Analog systems are infrastructure, but not the kind locked down behind an iron firewall. They are built for communication and accessibility — the kind many people monitor with scanners. As the messages were broadcast this week, social media filled with listeners following along and asking what was happening.

Are there more secure communication systems? Yes. But this is not so much a failure of the radio systems as an issue of technology and will.

The technology is easy. The equipment can be found online and delivered overnight. It does not require the skills of a computer hacker. We’re talking walkie-talkies where you find the channel and push a button.

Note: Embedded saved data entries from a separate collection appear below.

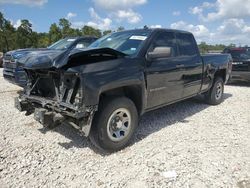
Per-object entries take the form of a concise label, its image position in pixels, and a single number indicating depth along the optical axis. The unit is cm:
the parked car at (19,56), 544
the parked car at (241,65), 756
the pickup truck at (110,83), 266
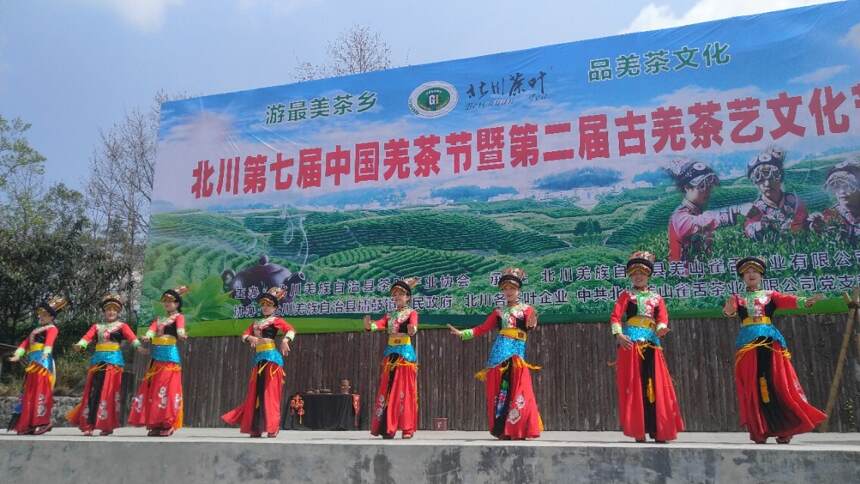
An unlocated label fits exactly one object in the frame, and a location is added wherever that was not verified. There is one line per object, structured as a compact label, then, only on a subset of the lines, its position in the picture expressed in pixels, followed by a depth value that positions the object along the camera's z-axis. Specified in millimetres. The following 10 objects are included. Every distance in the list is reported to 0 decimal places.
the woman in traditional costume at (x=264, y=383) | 6352
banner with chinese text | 8273
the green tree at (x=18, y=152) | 17297
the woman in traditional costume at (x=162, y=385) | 6473
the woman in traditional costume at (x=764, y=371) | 4816
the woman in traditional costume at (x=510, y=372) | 5496
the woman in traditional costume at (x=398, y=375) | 6161
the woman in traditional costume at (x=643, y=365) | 4996
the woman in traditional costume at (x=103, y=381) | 6723
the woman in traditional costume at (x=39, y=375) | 6945
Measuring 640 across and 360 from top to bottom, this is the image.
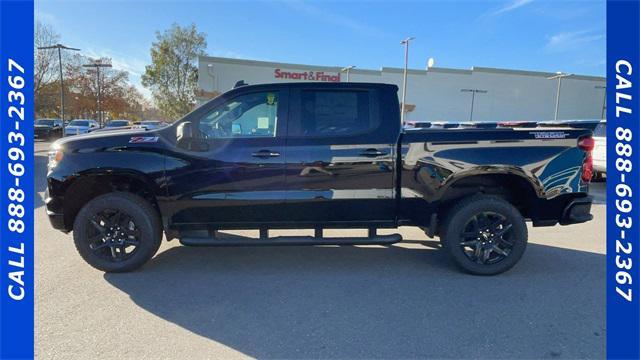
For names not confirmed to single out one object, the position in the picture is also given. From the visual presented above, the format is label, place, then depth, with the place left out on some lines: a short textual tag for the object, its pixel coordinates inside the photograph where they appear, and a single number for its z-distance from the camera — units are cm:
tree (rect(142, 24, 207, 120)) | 3419
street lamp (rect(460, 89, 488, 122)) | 4075
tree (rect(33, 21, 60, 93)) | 2722
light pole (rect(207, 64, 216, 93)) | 3125
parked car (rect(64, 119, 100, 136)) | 2517
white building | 3659
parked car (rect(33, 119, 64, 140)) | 2535
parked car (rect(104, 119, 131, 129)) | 2850
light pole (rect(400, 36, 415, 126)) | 3142
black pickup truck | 368
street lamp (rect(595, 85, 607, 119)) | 4258
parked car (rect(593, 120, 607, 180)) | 915
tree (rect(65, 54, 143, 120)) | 3975
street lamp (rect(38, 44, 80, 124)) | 2416
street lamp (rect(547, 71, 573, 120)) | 3906
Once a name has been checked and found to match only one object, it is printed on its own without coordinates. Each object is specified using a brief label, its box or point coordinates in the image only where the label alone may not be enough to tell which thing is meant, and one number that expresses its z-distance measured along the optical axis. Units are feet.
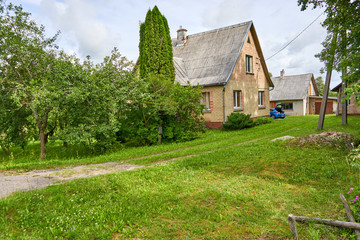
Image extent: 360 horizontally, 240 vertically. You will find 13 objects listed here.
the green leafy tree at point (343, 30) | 35.73
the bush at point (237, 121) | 58.23
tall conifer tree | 56.80
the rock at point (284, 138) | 39.04
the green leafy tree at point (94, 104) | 36.81
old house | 64.39
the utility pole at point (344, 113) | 57.41
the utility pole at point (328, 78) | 42.42
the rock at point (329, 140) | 32.48
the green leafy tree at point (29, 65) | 34.45
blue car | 92.58
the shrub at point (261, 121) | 65.10
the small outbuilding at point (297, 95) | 116.47
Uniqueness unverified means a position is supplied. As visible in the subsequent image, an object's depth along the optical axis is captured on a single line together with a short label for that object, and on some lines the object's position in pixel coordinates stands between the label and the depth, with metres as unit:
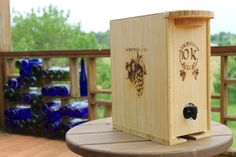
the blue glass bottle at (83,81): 3.40
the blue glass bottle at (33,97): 3.77
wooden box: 1.13
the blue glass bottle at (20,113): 3.87
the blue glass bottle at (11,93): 3.91
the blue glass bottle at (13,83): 3.88
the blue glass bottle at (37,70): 3.69
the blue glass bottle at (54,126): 3.58
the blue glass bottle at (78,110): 3.43
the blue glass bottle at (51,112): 3.62
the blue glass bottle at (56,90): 3.53
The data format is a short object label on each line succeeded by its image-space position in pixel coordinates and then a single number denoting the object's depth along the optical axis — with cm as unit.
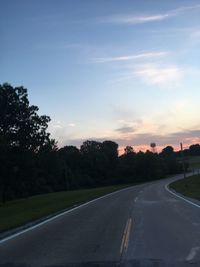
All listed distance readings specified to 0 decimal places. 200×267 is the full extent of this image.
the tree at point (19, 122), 2380
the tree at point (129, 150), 8183
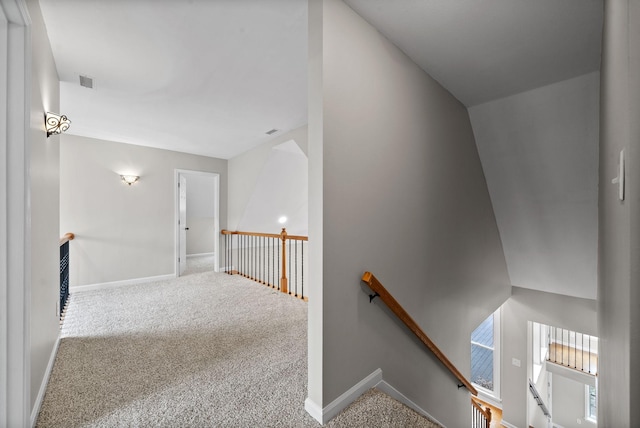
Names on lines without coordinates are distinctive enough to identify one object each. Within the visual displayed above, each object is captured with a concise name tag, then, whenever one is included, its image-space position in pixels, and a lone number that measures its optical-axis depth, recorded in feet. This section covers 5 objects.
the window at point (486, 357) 19.06
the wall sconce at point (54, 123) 6.18
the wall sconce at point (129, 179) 14.69
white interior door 16.84
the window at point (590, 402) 22.24
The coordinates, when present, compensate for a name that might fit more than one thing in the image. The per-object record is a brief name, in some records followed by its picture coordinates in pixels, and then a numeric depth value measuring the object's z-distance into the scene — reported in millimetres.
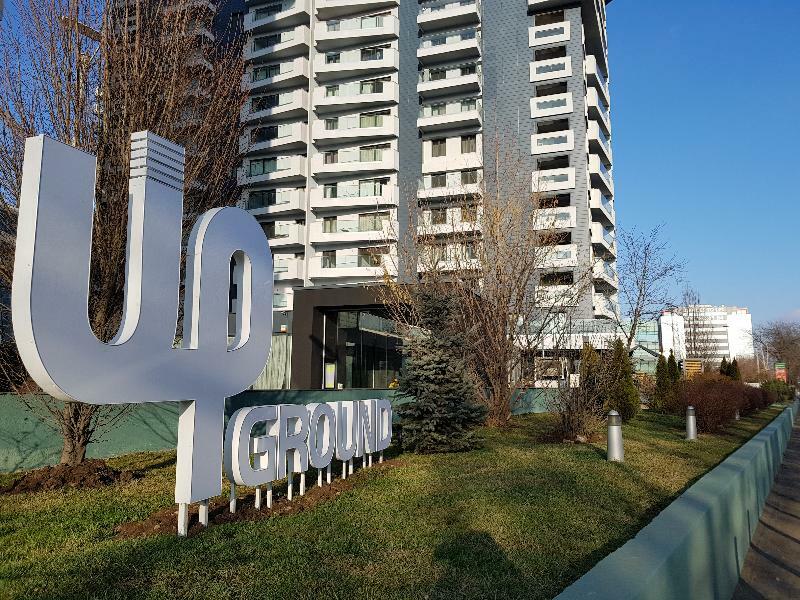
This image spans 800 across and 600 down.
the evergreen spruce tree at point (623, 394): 21016
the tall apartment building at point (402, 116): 39406
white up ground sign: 4535
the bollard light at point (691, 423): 15086
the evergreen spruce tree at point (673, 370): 28625
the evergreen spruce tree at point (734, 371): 37025
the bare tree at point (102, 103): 9938
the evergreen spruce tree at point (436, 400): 11586
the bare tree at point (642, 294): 33500
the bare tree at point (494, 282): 17562
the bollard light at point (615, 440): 10641
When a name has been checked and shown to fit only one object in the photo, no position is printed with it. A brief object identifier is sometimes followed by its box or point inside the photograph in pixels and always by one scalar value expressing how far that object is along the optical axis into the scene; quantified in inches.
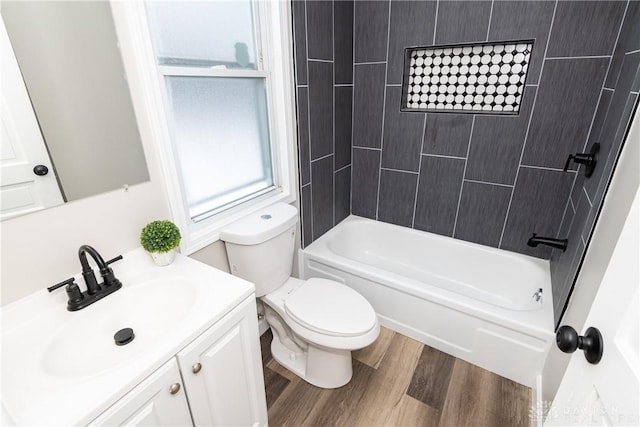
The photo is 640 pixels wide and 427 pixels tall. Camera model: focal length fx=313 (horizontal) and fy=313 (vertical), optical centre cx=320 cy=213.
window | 45.3
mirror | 33.3
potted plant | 43.0
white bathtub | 62.4
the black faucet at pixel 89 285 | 36.4
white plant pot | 44.3
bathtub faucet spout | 63.1
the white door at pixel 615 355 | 18.7
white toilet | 56.1
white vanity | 27.5
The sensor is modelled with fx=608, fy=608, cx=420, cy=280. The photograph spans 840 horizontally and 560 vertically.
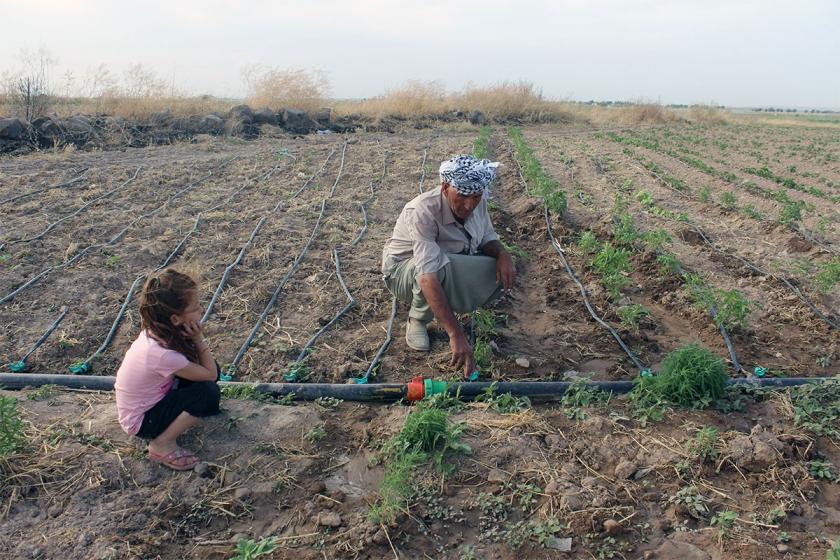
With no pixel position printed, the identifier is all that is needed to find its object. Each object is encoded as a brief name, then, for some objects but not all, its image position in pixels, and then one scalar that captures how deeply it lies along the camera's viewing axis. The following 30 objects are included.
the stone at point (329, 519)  2.26
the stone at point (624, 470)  2.52
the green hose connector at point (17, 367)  3.32
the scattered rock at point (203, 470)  2.50
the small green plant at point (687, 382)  3.02
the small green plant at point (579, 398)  2.99
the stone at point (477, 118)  21.50
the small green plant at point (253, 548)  1.91
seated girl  2.37
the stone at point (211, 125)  14.13
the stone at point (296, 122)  16.28
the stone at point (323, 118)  17.50
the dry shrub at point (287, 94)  18.67
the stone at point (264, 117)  15.87
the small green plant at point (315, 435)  2.76
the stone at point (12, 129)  10.23
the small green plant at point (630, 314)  3.92
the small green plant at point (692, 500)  2.29
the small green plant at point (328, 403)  3.06
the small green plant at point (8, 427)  2.40
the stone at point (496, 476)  2.48
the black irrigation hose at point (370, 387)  3.10
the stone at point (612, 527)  2.19
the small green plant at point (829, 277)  4.50
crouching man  3.03
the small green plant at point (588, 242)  5.21
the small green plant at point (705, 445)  2.57
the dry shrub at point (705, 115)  31.72
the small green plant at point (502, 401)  2.98
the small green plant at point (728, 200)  7.45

The will is where it becomes tricky. If someone wants to stage this kind of pirate attack, they will do so regardless of the tech threshold. They just need to crave the chaos and feed it with hate.

The ugliness is not in short supply.

The messages suggest O’Connor will be killed. They invoke Adolf Hitler as a hero. This comes after a June 2025 firebombing of a Colorado event supporting Israeli hostages in Gaza, as well as the April 2025 arson attack on the Pennsylvania governor’s residence.

And it comes in Pittsburgh, where 11 people were murdered at a synagogue in 2018 after a man made antisemitic threats on social media.

It is sadly familiar. The radio channel was simply the latest microphone.

The infrastructure plods slowly. Technology is much faster. But nothing rushes as headlong into the world as hatred.